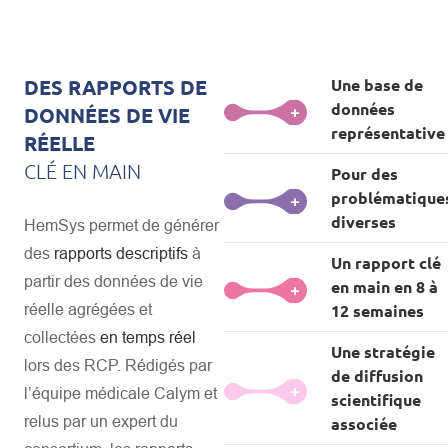
DES RAPPORTS DE
Une base de
données
DONNÉES DE VIE
+
représentative
RÉELLE
CLÉ EN MAIN
Pour des
HemSys constitue une base de
problématique
données riche, les données
+
diverses
collectées sont :
HemSys permet de générer
des
rapports descriptifs
à
Exhaustives
(obligation de
Un rapport clé
Une diversité de problématiques et
présenter les patients en RCP*):
partir des données de vie
en main en 8 à
questions peuvent être adressées
+
Représentatives
de la « vraie vie
réelle agrégées et
12 semaines
grâce aux données agrégées
» :
issues de Hemsys.
collectées
en temps réel
HemSys est accessible à
tous
Une stratégie
Un rapport
exhaustif,
lors des RCP. Rédigés par
Caractérisation
des patients, de
types de centres
, spécialisés
de diffusion
personnalisé
en fonction de la
leur pathologie et de leur
ou non (CHU, CHG, Cliniques)
+
l’équipe médicale Calym et
scientifique
problématique incluant une étud
parcours thérapeutique
Traitements « ville + hôpital
» :
relus par un expert du
bibliographique et l’extraction et
associée
Stratégies et
séquences
vs PMSI (traitements
interprétation des données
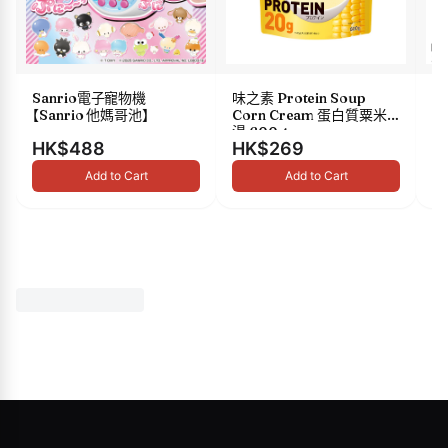
Sanrio電子寵物機
味之素 Protein Soup
s
【Sanrio 他媽哥池】
Corn Cream 蛋白質粟米
油 
湯 600g
HK$488
HK$269
H
Add to Cart
Add to Cart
- - - - - - -
* _WORK REQUEST_: All lines from the one containing "en main en 8 à" to the end of the entries should appear in the output exactly as written, with no pictures.

* _PROBLEM SOLUTION_:
en main en 8 à
questions peuvent être adressées
+
Représentatives
de la « vraie vie
réelle agrégées et
12 semaines
grâce aux données agrégées
» :
issues de Hemsys.
collectées
en temps réel
HemSys est accessible à
tous
Une stratégie
Un rapport
exhaustif,
lors des RCP. Rédigés par
Caractérisation
des patients, de
types de centres
, spécialisés
de diffusion
personnalisé
en fonction de la
leur pathologie et de leur
ou non (CHU, CHG, Cliniques)
+
l’équipe médicale Calym et
scientifique
problématique incluant une étud
parcours thérapeutique
Traitements « ville + hôpital
» :
relus par un expert du
bibliographique et l’extraction et
associée
Stratégies et
séquences
vs PMSI (traitements
interprétation des données
Sanrio電子寵物機
味之素 Protein Soup
s
【Sanrio 他媽哥池】
Corn Cream 蛋白質粟米
油 
湯 600g
HK$488
HK$269
H
Add to Cart
Add to Cart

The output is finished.